LONDON (The Deal) -- European stocks rebounded on Thursday amid mergers and acquisitions excitement and rash of first-quarter trading bulletins, while Asian indices were mixed after disappointing U.S. housing data.
In London, the FTSE 100 was up 0.59% at 6,714.11. The DAX in Frankfurt climbed 0.68% to 9,609.36 and in Paris, the CAC 40 increased 0.82% to 4,487.47.
In Germany, the closely watched Ifo index of business confidence unexpectedly rose in April.
Shares in French engineering company Alstom SA posted gains well into the double digits after a Bloomberg report of a potential takeover agreement with General Electric (GE). Alstom issued a carefully worded statement which didn't deny that talks were taking place, saying it "is not informed of any potential public tender offer for the shares of the company" and that it constantly reviews its strategic options. Shares in Bouygues SA, the conglomerate that owns a 29% Alstom stake, were up 5%. Bloomberg said that Bouygues supported the Alstom bid.

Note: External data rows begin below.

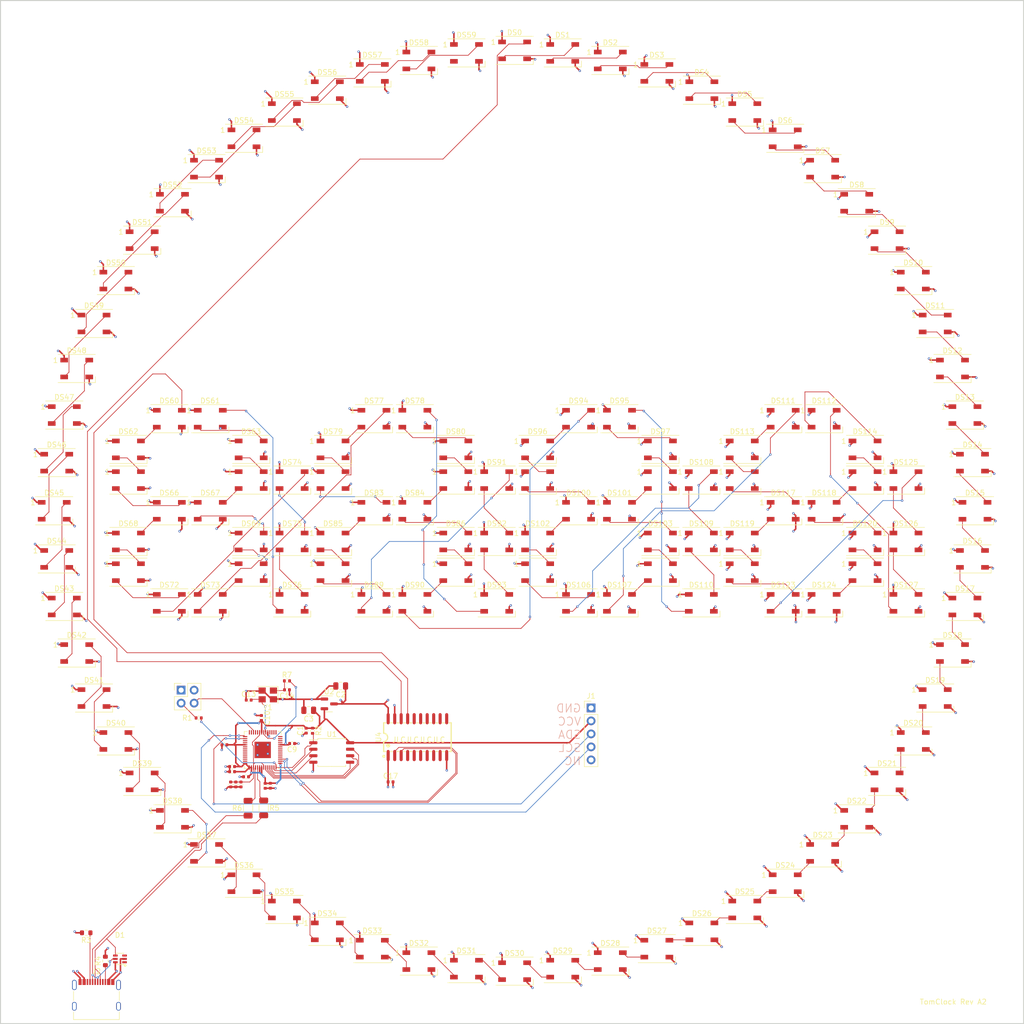
<source format=kicad_pcb>
(kicad_pcb (version 20221018) (generator pcbnew)

  (general
    (thickness 1.6)
  )

  (paper "A3")
  (layers
    (0 "F.Cu" signal)
    (1 "In1.Cu" signal)
    (2 "In2.Cu" signal)
    (31 "B.Cu" signal)
    (32 "B.Adhes" user "B.Adhesive")
    (33 "F.Adhes" user "F.Adhesive")
    (34 "B.Paste" user)
    (35 "F.Paste" user)
    (36 "B.SilkS" user "B.Silkscreen")
    (37 "F.SilkS" user "F.Silkscreen")
    (38 "B.Mask" user)
    (39 "F.Mask" user)
    (40 "Dwgs.User" user "User.Drawings")
    (41 "Cmts.User" user "User.Comments")
    (42 "Eco1.User" user "User.Eco1")
    (43 "Eco2.User" user "User.Eco2")
    (44 "Edge.Cuts" user)
    (45 "Margin" user)
    (46 "B.CrtYd" user "B.Courtyard")
    (47 "F.CrtYd" user "F.Courtyard")
    (48 "B.Fab" user)
    (49 "F.Fab" user)
    (50 "User.1" user)
    (51 "User.2" user)
    (52 "User.3" user)
    (53 "User.4" user)
    (54 "User.5" user)
    (55 "User.6" user)
    (56 "User.7" user)
    (57 "User.8" user)
    (58 "User.9" user)
  )

  (setup
    (stackup
      (layer "F.SilkS" (type "Top Silk Screen"))
      (layer "F.Paste" (type "Top Solder Paste"))
      (layer "F.Mask" (type "Top Solder Mask") (thickness 0.01))
      (layer "F.Cu" (type "copper") (thickness 0.035))
      (layer "dielectric 1" (type "core") (thickness 0.2) (material "FR4") (epsilon_r 4.5) (loss_tangent 0.02))
      (layer "In1.Cu" (type "copper") (thickness 0.0175))
      (layer "dielectric 2" (type "prepreg") (thickness 1.075) (material "FR4") (epsilon_r 4.5) (loss_tangent 0.02))
      (layer "In2.Cu" (type "copper") (thickness 0.0175))
      (layer "dielectric 3" (type "core") (thickness 0.2) (material "FR4") (epsilon_r 4.5) (loss_tangent 0.02))
      (layer "B.Cu" (type "copper") (thickness 0.035))
      (layer "B.Mask" (type "Bottom Solder Mask") (thickness 0.01))
      (layer "B.Paste" (type "Bottom Solder Paste"))
      (layer "B.SilkS" (type "Bottom Silk Screen"))
      (copper_finish "HAL lead-free")
      (dielectric_constraints no)
    )
    (pad_to_mask_clearance 0)
    (pad_to_paste_clearance_ratio -0.1)
    (pcbplotparams
      (layerselection 0x00010fc_ffffffff)
      (plot_on_all_layers_selection 0x0000000_00000000)
      (disableapertmacros false)
      (usegerberextensions false)
      (usegerberattributes true)
      (usegerberadvancedattributes true)
      (creategerberjobfile true)
      (dashed_line_dash_ratio 12.000000)
      (dashed_line_gap_ratio 3.000000)
      (svgprecision 6)
      (plotframeref false)
      (viasonmask false)
      (mode 1)
      (useauxorigin false)
      (hpglpennumber 1)
      (hpglpenspeed 20)
      (hpglpendiameter 15.000000)
      (dxfpolygonmode true)
      (dxfimperialunits true)
      (dxfusepcbnewfont true)
      (psnegative false)
      (psa4output false)
      (plotreference true)
      (plotvalue true)
      (plotinvisibletext false)
      (sketchpadsonfab false)
      (subtractmaskfromsilk false)
      (outputformat 1)
      (mirror false)
      (drillshape 0)
      (scaleselection 1)
      (outputdirectory "gerbers/")
    )
  )

  (net 0 "")
  (net 1 "GND")
  (net 2 "VBUS")
  (net 3 "unconnected-(D1-Pad3)")
  (net 4 "+3V3")
  (net 5 "unconnected-(D1-Pad1)")
  (net 6 "Net-(DS0-DOUT)")
  (net 7 "/LEDCircle/SECOND_IN")
  (net 8 "Net-(DS1-DOUT)")
  (net 9 "Net-(DS2-DOUT)")
  (net 10 "Net-(DS3-DOUT)")
  (net 11 "Net-(DS4-DOUT)")
  (net 12 "/LEDCircle/S9")
  (net 13 "Net-(DS5-DOUT)")
  (net 14 "Net-(DS6-DOUT)")
  (net 15 "Net-(DS7-DOUT)")
  (net 16 "Net-(DS8-DOUT)")
  (net 17 "Net-(DS10-DOUT)")
  (net 18 "Net-(DS11-DOUT)")
  (net 19 "Net-(DS12-DOUT)")
  (net 20 "Net-(DS13-DOUT)")
  (net 21 "/LEDCircle/S19")
  (net 22 "Net-(DS14-DOUT)")
  (net 23 "Net-(DS15-DOUT)")
  (net 24 "Net-(DS16-DOUT)")
  (net 25 "Net-(DS17-DOUT)")
  (net 26 "Net-(DS18-DOUT)")
  (net 27 "Net-(DS20-DOUT)")
  (net 28 "Net-(DS21-DOUT)")
  (net 29 "/LEDCircle/S29")
  (net 30 "Net-(DS22-DOUT)")
  (net 31 "Net-(DS23-DOUT)")
  (net 32 "Net-(DS24-DOUT)")
  (net 33 "Net-(DS25-DOUT)")
  (net 34 "Net-(DS26-DOUT)")
  (net 35 "Net-(DS27-DOUT)")
  (net 36 "Net-(DS28-DOUT)")
  (net 37 "/LEDCircle/S39")
  (net 38 "Net-(DS30-DOUT)")
  (net 39 "Net-(DS31-DOUT)")
  (net 40 "Net-(DS32-DOUT)")
  (net 41 "Net-(DS33-DOUT)")
  (net 42 "Net-(DS34-DOUT)")
  (net 43 "Net-(DS35-DOUT)")
  (net 44 "Net-(DS36-DOUT)")
  (net 45 "/LEDCircle/S49")
  (net 46 "Net-(DS37-DOUT)")
  (net 47 "Net-(DS38-DOUT)")
  (net 48 "Net-(DS40-DOUT)")
  (net 49 "Net-(DS41-DOUT)")
  (net 50 "Net-(DS42-DOUT)")
  (net 51 "Net-(DS43-DOUT)")
  (net 52 "Net-(DS44-DOUT)")
  (net 53 "Net-(DS45-DOUT)")
  (net 54 "Net-(DS46-DOUT)")
  (net 55 "Net-(DS47-DOUT)")
  (net 56 "Net-(DS48-DOUT)")
  (net 57 "Net-(DS50-DOUT)")
  (net 58 "Net-(DS51-DOUT)")
  (net 59 "Net-(DS52-DOUT)")
  (net 60 "Net-(DS53-DOUT)")
  (net 61 "Net-(DS54-DOUT)")
  (net 62 "Net-(DS55-DOUT)")
  (net 63 "Net-(DS56-DOUT)")
  (net 64 "Net-(DS57-DOUT)")
  (net 65 "+1V1")
  (net 66 "Net-(DS58-DOUT)")
  (net 67 "/Digit1/S9")
  (net 68 "unconnected-(DS59-DOUT-Pad2)")
  (net 69 "Net-(DS60-DOUT)")
  (net 70 "/Digit1/DIGIT_IN")
  (net 71 "Net-(DS61-DOUT)")
  (net 72 "Net-(DS62-DOUT)")
  (net 73 "Net-(DS63-DOUT)")
  (net 74 "Net-(DS64-DOUT)")
  (net 75 "Net-(DS65-DOUT)")
  (net 76 "Net-(DS66-DOUT)")
  (net 77 "Net-(DS67-DOUT)")
  (net 78 "Net-(DS68-DOUT)")
  (net 79 "/Digit1/DIGIT_OUT")
  (net 80 "Net-(DS69-DOUT)")
  (net 81 "Net-(DS70-DOUT)")
  (net 82 "Net-(DS71-DOUT)")
  (net 83 "Net-(DS72-DOUT)")
  (net 84 "/Digit2/S9")
  (net 85 "Net-(DS74-DOUT)")
  (net 86 "Net-(DS75-DOUT)")
  (net 87 "Net-(DS77-DOUT)")
  (net 88 "Net-(DS78-DOUT)")
  (net 89 "Net-(DS79-DOUT)")
  (net 90 "Net-(DS80-DOUT)")
  (net 91 "Net-(DS81-DOUT)")
  (net 92 "Net-(DS82-DOUT)")
  (net 93 "Net-(DS83-DOUT)")
  (net 94 "Net-(DS84-DOUT)")
  (net 95 "Net-(DS85-DOUT)")
  (net 96 "/Digit2/DIGIT_OUT")
  (net 97 "Net-(DS86-DOUT)")
  (net 98 "Net-(DS87-DOUT)")
  (net 99 "Net-(DS88-DOUT)")
  (net 100 "Net-(DS89-DOUT)")
  (net 101 "/Digit3/S9")
  (net 102 "Net-(DS91-DOUT)")
  (net 103 "Net-(DS92-DOUT)")
  (net 104 "Net-(DS94-DOUT)")
  (net 105 "Net-(DS95-DOUT)")
  (net 106 "Net-(DS96-DOUT)")
  (net 107 "Net-(DS97-DOUT)")
  (net 108 "Net-(DS100-DIN)")
  (net 109 "Net-(DS101-DIN)")
  (net 110 "Net-(DS100-DOUT)")
  (net 111 "Net-(DS101-DOUT)")
  (net 112 "Net-(DS102-DOUT)")
  (net 113 "/Digit3/DIGIT_OUT")
  (net 114 "Net-(DS103-DOUT)")
  (net 115 "Net-(DS104-DOUT)")
  (net 116 "Net-(DS105-DOUT)")
  (net 117 "Net-(DS106-DOUT)")
  (net 118 "/Digit4/S9")
  (net 119 "Net-(DS108-DOUT)")
  (net 120 "Net-(DS109-DOUT)")
  (net 121 "Net-(DS111-DOUT)")
  (net 122 "Net-(DS112-DOUT)")
  (net 123 "Net-(DS113-DOUT)")
  (net 124 "Net-(DS114-DOUT)")
  (net 125 "Net-(DS115-DOUT)")
  (net 126 "Net-(DS116-DOUT)")
  (net 127 "Net-(DS117-DOUT)")
  (net 128 "Net-(DS118-DOUT)")
  (net 129 "Net-(DS119-DOUT)")
  (net 130 "/Digit4/DIGIT_OUT")
  (net 131 "Net-(DS120-DOUT)")
  (net 132 "Net-(DS121-DOUT)")
  (net 133 "/rp2040_base/XIN")
  (net 134 "Net-(C14-Pad2)")
  (net 135 "Net-(DS122-DOUT)")
  (net 136 "/rp2040_base/USB_C_D+")
  (net 137 "/rp2040_base/USB_C_D-")
  (net 138 "Net-(DS123-DOUT)")
  (net 139 "Net-(DS125-DOUT)")
  (net 140 "Net-(DS126-DOUT)")
  (net 141 "/rp2040_base/QSPI_SS")
  (net 142 "Net-(J2-CC1)")
  (net 143 "unconnected-(J2-SBU1-PadA8)")
  (net 144 "/rp2040_base/XOUT")
  (net 145 "/rp2040_base/QSPI_SD1")
  (net 146 "/rp2040_base/QSPI_SD2")
  (net 147 "/rp2040_base/QSPI_SD0")
  (net 148 "/rp2040_base/QSPI_SCLK")
  (net 149 "/rp2040_base/QSPI_SD3")
  (net 150 "/rp2040_base/GPIO0")
  (net 151 "/rp2040_base/GPIO1")
  (net 152 "/rp2040_base/GPIO2")
  (net 153 "/rp2040_base/GPIO3")
  (net 154 "/rp2040_base/GPIO4")
  (net 155 "/rp2040_base/GPIO5")
  (net 156 "/rp2040_base/GPIO6")
  (net 157 "/rp2040_base/GPIO7")
  (net 158 "/rp2040_base/GPIO8")
  (net 159 "/rp2040_base/GPIO9")
  (net 160 "/rp2040_base/GPIO10")
  (net 161 "/rp2040_base/GPIO11")
  (net 162 "/rp2040_base/GPIO12")
  (net 163 "/rp2040_base/GPIO13")
  (net 164 "/rp2040_base/GPIO14")
  (net 165 "/rp2040_base/GPIO15")
  (net 166 "Net-(J2-CC2)")
  (net 167 "unconnected-(J2-SBU2-PadB8)")
  (net 168 "/rp2040_base/GPIO16")
  (net 169 "/rp2040_base/GPIO23")
  (net 170 "/rp2040_base/GPIO24")
  (net 171 "/rp2040_base/GPIO25")
  (net 172 "/rp2040_base/GPIO26_ADC0")
  (net 173 "/rp2040_base/GPIO27_ADC0")
  (net 174 "/rp2040_base/GPIO28_ADC0")
  (net 175 "/rp2040_base/GPIO29_ADC0")
  (net 176 "/rp2040_base/USB_BOOT")
  (net 177 "Net-(U3-USB_DP)")
  (net 178 "Net-(U3-USB_DM)")
  (net 179 "unconnected-(U3-SWCLK-Pad24)")
  (net 180 "unconnected-(U3-SWD-Pad25)")
  (net 181 "/rp2040_base/RESET")
  (net 182 "/rp2040_base/GPIO17")
  (net 183 "/GPIO19_I2C1_SCL")
  (net 184 "/GPIO19_I2C1_SDA")
  (net 185 "/rp2040_base/GPIO20")
  (net 186 "/rp2040_base/GPIO21")
  (net 187 "/rp2040_base/GPIO22")
  (net 188 "unconnected-(J1-Pin_5-Pad5)")
  (net 189 "unconnected-(U4-B3-Pad16)")
  (net 190 "unconnected-(U4-B4-Pad15)")
  (net 191 "unconnected-(U4-B5-Pad14)")
  (net 192 "unconnected-(U4-B6-Pad13)")
  (net 193 "unconnected-(U4-A7-Pad8)")
  (net 194 "unconnected-(U4-A6-Pad7)")
  (net 195 "unconnected-(U4-A5-Pad6)")
  (net 196 "unconnected-(U4-A4-Pad5)")
  (net 197 "unconnected-(U4-A3-Pad4)")
  (net 198 "unconnected-(U4-A8-Pad9)")
  (net 199 "unconnected-(U4-B8-Pad11)")
  (net 200 "unconnected-(U4-B7-Pad12)")

  (footprint "LED_SMD:LED_WS2812B_PLCC4_5.0x5.0mm_P3.2mm" (layer "F.Cu") (at 117.75 119.25))

  (footprint "ToolingHole:ToolingHole_JLCSMT" (layer "F.Cu") (at 216 209))

  (footprint "LED_SMD:LED_WS2812B_PLCC4_5.0x5.0mm_P3.2mm" (layer "F.Cu") (at 206.845595 141.06))

  (footprint "LED_SMD:LED_WS2812B_PLCC4_5.0x5.0mm_P3.2mm" (layer "F.Cu") (at 125.75 107.25))

  (footprint "LED_SMD:LED_WS2812B_PLCC4_5.0x5.0mm_P3.2mm" (layer "F.Cu") (at 173.75 113.25))

  (footprint "LED_SMD:LED_WS2812B_PLCC4_5.0x5.0mm_P3.2mm" (layer "F.Cu") (at 53.75 113.25))

  (footprint "LED_SMD:LED_WS2812B_PLCC4_5.0x5.0mm_P3.2mm" (layer "F.Cu") (at 69.75 107.25))

  (footprint "Capacitor_SMD:C_0402_1005Metric" (layer "F.Cu") (at 67.75 166.75 -90))

  (footprint "LED_SMD:LED_WS2812B_PLCC4_5.0x5.0mm_P3.2mm" (layer "F.Cu") (at 165.75 107.25))

  (footprint "Capacitor_SMD:C_0402_1005Metric" (layer "F.Cu") (at 68.75 165.25 180))

  (footprint "LED_SMD:LED_WS2812B_PLCC4_5.0x5.0mm_P3.2mm" (layer "F.Cu") (at 33.215595 131.96))

  (footprint "Crystal:Crystal_SMD_3225-4Pin_3.2x2.5mm" (layer "F.Cu") (at 73 149.25 180))

  (footprint "LED_SMD:LED_WS2812B_PLCC4_5.0x5.0mm_P3.2mm" (layer "F.Cu") (at 181.75 95.25))

  (footprint "Capacitor_SMD:C_0402_1005Metric" (layer "F.Cu") (at 66.02 163.25))

  (footprint "LED_SMD:LED_WS2812B_PLCC4_5.0x5.0mm_P3.2mm" (layer "F.Cu") (at 173.75 131.25))

  (footprint "Resistor_SMD:R_0402_1005Metric" (layer "F.Cu") (at 81.75 156.25 -90))

  (footprint "LED_SMD:LED_WS2812B_PLCC4_5.0x5.0mm_P3.2mm" (layer "F.Cu") (at 109.75 119.25))

  (footprint "LED_SMD:LED_WS2812B_PLCC4_5.0x5.0mm_P3.2mm" (layer "F.Cu") (at 45.75 107.25))

  (footprint "LED_SMD:LED_WS2812B_PLCC4_5.0x5.0mm_P3.2mm" (layer "F.Cu") (at 181.465595 180.13))

  (footprint "LED_SMD:LED_WS2812B_PLCC4_5.0x5.0mm_P3.2mm" (layer "F.Cu") (at 157.75 119.25))

  (footprint "LED_SMD:LED_WS2812B_PLCC4_5.0x5.0mm_P3.2mm" (layer "F.Cu") (at 117.75 107.25))

  (footprint "LED_SMD:LED_WS2812B_PLCC4_5.0x5.0mm_P3.2mm" (layer "F.Cu") (at 117.75 131.25))

  (footprint "LED_SMD:LED_WS2812B_PLCC4_5.0x5.0mm_P3.2mm" (layer "F.Cu") (at 109.75 107.25))

  (footprint "LED_SMD:LED_WS2812B_PLCC4_5.0x5.0mm_P3.2mm" (layer "F.Cu") (at 181.75 113.25))

  (footprint "Resistor_SMD:R_0603_1608Metric" (layer "F.Cu") (at 41.25 201.25 90))

  (footprint "LED_SMD:LED_WS2812B_PLCC4_5.0x5.0mm_P3.2mm" (layer "F.Cu") (at 69.75 101.25))

  (footprint "LED_SMD:LED_WS2812B_PLCC4_5.0x5.0mm_P3.2mm" (layer "F.Cu") (at 69.75 125.25))

  (footprint "LED_SMD:LED_WS2812B_PLCC4_5.0x5.0mm_P3.2mm" (layer "F.Cu") (at 197.75 107.25))

  (footprint "LED_SMD:LED_WS2812B_PLCC4_5.0x5.0mm_P3.2mm" (layer "F.Cu") (at 45.75 125.25))

  (footprint "LED_SMD:LED_WS2812B_PLCC4_5.0x5.0mm_P3.2mm" (layer "F.Cu") (at 121.245595 23.25))

  (footprint "LED_SMD:LED_WS2812B_PLCC4_5.0x5.0mm_P3.2mm" (layer "F.Cu") (at 210.755595 122.66))

  (footprint "LED_SMD:LED_WS2812B_PLCC4_5.0x5.0mm_P3.2mm" (layer "F.Cu") (at 209.275595 94.54))

  (footprint "LED_SMD:LED_WS2812B_PLCC4_5.0x5.0mm_P3.2mm" (layer "F.Cu") (at 43.305595 158.25))

  (footprint "LED_SMD:LED_WS2812B_PLCC4_5.0x5.0mm_P3.2mm" (layer "F.Cu") (at 141.75 131.25))

  (footprint "LED_SMD:LED_WS2812B_PLCC4_5.0x5.0mm_P3.2mm" (layer "F.Cu") (at 35.645595 85.44))

  (footprint "ToolingHole:ToolingHole_JLCSMT" (layer "F.Cu") (at 24.5 17))

  (footprint "Capacitor_SMD:C_0402_1005Metric" (layer "F.Cu") (at 69.27 150.25))

  (footprint "LED_SMD:LED_WS2812B_PLCC4_5.0x5.0mm_P3.2mm" (layer "F.Cu") (at 199.185595 158.25))

  (footprint "Resistor_SMD:R_0402_1005Metric" (layer "F.Cu") (at 76.75 146.5))

  (footprint "LED_SMD:LED_WS2812B_PLCC4_5.0x5.0mm_P3.2mm" (layer "F.Cu") (at 130.655595 23.74))

  (footprint "LED_SMD:LED_WS2812B_PLCC4_5.0x5.0mm_P3.2mm" (layer "F.Cu") (at 203.465595 149.86))

  (footprint "LED_SMD:LED_WS2812B_PLCC4_5.0x5.0mm_P3.2mm" (layer "F.Cu") (at 93.435595 198.85))

  (footprint "LED_SMD:LED_WS2812B_PLCC4_5.0x5.0mm_P3.2mm" (layer "F.Cu") (at 141.75 95.25))

  (footprint "LED_SMD:LED_WS2812B_PLCC4_5.0x5.0mm_P3.2mm" (layer "F.Cu") (at 165.75 119.25))

  (footprint "LED_SMD:LED_WS2812B_PLCC4_5.0x5.0mm_P3.2mm" (layer "F.Cu") (at 101.75 95.25))

  (footprint "LED_SMD:LED_WS2812B_PLCC4_5.0x5.0mm_P3.2mm" (layer "F.Cu") (at 203.465595 76.64))

  (footprint "LED_SMD:LED_WS2812B_PLCC4_5.0x5.0mm_P3.2mm" (layer "F.Cu") (at 109.75 101.25))

  (footprint "Capacitor_SMD:C_0402_1005Metric" (layer "F.Cu") (at 65.75 166.75 -90))

  (footprint "LED_SMD:LED_WS2812B_PLCC4_5.0x5.0mm_P3.2mm" (layer "F.Cu")
    (tstamp 5b6acb74-4b1b-4769-b69d-376c8974d11f)
    (at 149.055595 27.65)
    (descr "https://cdn-shop.adafruit.com/datasheets/WS2812B.pdf")
    (tags "LED RGB NeoPixel")
    (property "LCSC" "C2843785")
    (property "Sheetfile" "LEDCircle.kicad_sch")
    (property "Sheetname" "LEDCircle")
    (property "ki_description" "RGB LED with integrated controller")
    (property "ki_keywords" "RGB LED NeoPixel addressable")
    (path "/e6c89e4a-613e-4714-95fd-646d3bbda7c5/84137d63-b77c-4e1e-8770-4551f08fec1f")
    (attr smd)
    (fp_text reference "DS3" (at 0 -3.5) (layer "F.SilkS")
        (effects (font (size 1 1) (thickness 0.15)))
      (tstamp 7777cbff-d805-41e6-91ec-4c47e588e2ff)
    )
    (fp_text value "WS2812B" (at 0 4) (layer "F.Fab")
        (effects (font (size 1 1) (thickness 0.15)))
      (tstamp faa65d9b-4e39-45a3-9d3c-9a0e892a
... [1257440 chars truncated]
</source>
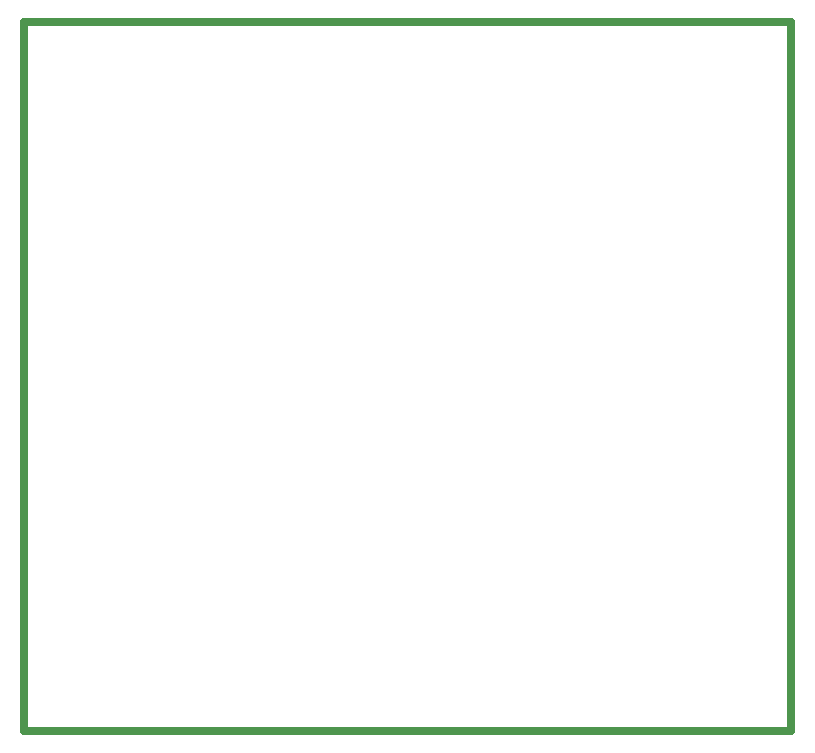
<source format=gbr>
G04 (created by PCBNEW (2013-mar-13)-testing) date Tue 12 Nov 2013 05:41:53 PM PST*
%MOIN*%
G04 Gerber Fmt 3.4, Leading zero omitted, Abs format*
%FSLAX34Y34*%
G01*
G70*
G90*
G04 APERTURE LIST*
%ADD10C,0.005906*%
%ADD11C,0.027559*%
G04 APERTURE END LIST*
G54D10*
G54D11*
X43307Y-41338D02*
X43307Y-17716D01*
X17716Y-41338D02*
X43307Y-41338D01*
X17716Y-17716D02*
X17716Y-41338D01*
X17716Y-17716D02*
X43307Y-17716D01*
M02*

</source>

In Vienna, Telekom Austria AG was up almost 7% after Carlos Slim's America Movil SAB de CV forged a shareholder pact with the Austrian government, triggering a 1.4 billion euros ($2 billion) bid for the outstanding shares.
Among the many companies to post quarterly earnings bulletins was Anglo-Swedish drugsmaker AstraZeneca (AZN), which last weekend was the rumored and apparently abortive target of a $100 billion bid from Pfizer (PFE).
AstraZeneca first-quarter revenue was little changed at $6.4 billion, with lost patents hampering revenue growth, while operating profit slid 40%, because of investment in new drugs. It made no mention of Pfizer's bid interest.
Its shares were up almost 3%, even though profit missed forecasts, as investors continued to bet that it will attract further bid interest.
Other companies whose shares rose after reporting first-quarter result included French oilfield services company Technip SA, which was up almost 7% after first-quarter net profit declined less than expected, and French electrical components maker Schneider SA, which posted strong first-quarter revenue growth in China and other emerging markets.
Staying in France, Air Liquide SA also rose on the back of a 6.2% increase in first-quarter sales as it pronounced a "return to a more favorable economic climate."
In the food and consumer goods sector, Anglo-Dutch Unilever (UL) declined after the impact of currency movements pushed first-quarter sales down 6.3% to 11.4 billion euros, though underlying sales growth was 3.6%.
And Dutch brewer Heineken also fell after posting a 2.6% decline in first-quarter sales to just over 4 billion euros, though the revenue picture was better than expected, with sales up 3.4% on what the company calls an "organic basis."
In Hong Kong the Hang Seng closed up 0.24% at 22,562.80, bucking a negative trend on mainland Chinese markets and most other Asian exchanges after an unexpected decline in March new home sales in the U.S, as measured by the Commerce Department.
In Tokyo the Nikkei 225 fell 0.97% to 14,404.99.